[[ TEXT PROVIDED, beginning ]]

Looking at these, it makes me sad to think amongt the devistation and human toll of the vic fires,just what the toll is on the wildlife as well.


----------



## smacdonald (Feb 12, 2009)

BlindSnake said:


> Did you help out the Spotted Black Snake with it's dirt packed eye?



Nope. I wasn't going to get that close to it. I'm sure he was fine the next time it rained.


Stewart


----------



## i_LoVe_AnImAlS (Feb 12, 2009)

Awesome!!!!:d


----------



## smacdonald (Feb 12, 2009)

ryanharvey1993 said:


> oh ok, you see 2 types of dtella or just one, we actually bothered to ID the ones we found at warrumbungles, before then we always guessed by the pattern, is there a simpler way of ID them then looking at the toes, it gets annoying as some of the dtellas are small and they are very fast. have you got any more trips planned that we can look foward to?



No trips planned for the immediate future. Hopefully some work up at Mt Isa, but nothing's definite yet. Actually, I went to Lamington NP last weekend and found some leaf-tailed geckos and a Stephens' banded snake. I'll post pics eventually.

[[ TEXT PROVIDED, end ]]

• WHAT YOU WILL DO:
• A. In the reptile forum thread, why does identifying dtellas by their toes get annoying?
• B. Carry on the reptile forum thread from the end of its last post.
The data after this point comes from a separate source.

[[ RECORDED DATA, beginning ]]

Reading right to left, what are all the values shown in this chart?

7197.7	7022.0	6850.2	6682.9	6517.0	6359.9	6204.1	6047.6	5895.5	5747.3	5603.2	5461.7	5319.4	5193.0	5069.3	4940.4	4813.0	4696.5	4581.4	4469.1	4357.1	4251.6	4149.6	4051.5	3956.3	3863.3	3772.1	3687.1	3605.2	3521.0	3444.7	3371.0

[[ RECORDED DATA, end ]]

• PER-TASK OUTPUTS:
• A. It gets annoying because some of the dtellas are small and very fast.

• B.
I know of no easy way to ID dtellas in the field. They annoy me. A lot. If you find a good way, make sure you let me know!


Stewart


----------



## syxxx (Feb 15, 2009)

Great photos 
Looking forward to the Leaf Tails


----------



## nathancl (Feb 17, 2009)

hey stewart 

where out there did you find stenodactylum ????? i havent seen them out that way yet ?

cheers
natty


----------



## smacdonald (Feb 17, 2009)

nathancl said:


> where out there did you find stenodactylum ?????



That was a typo on my behalf. I meant _Lucasium steindachneri_. Please accept my sincerest apologies for the error. I will issue you with a full refund if you like.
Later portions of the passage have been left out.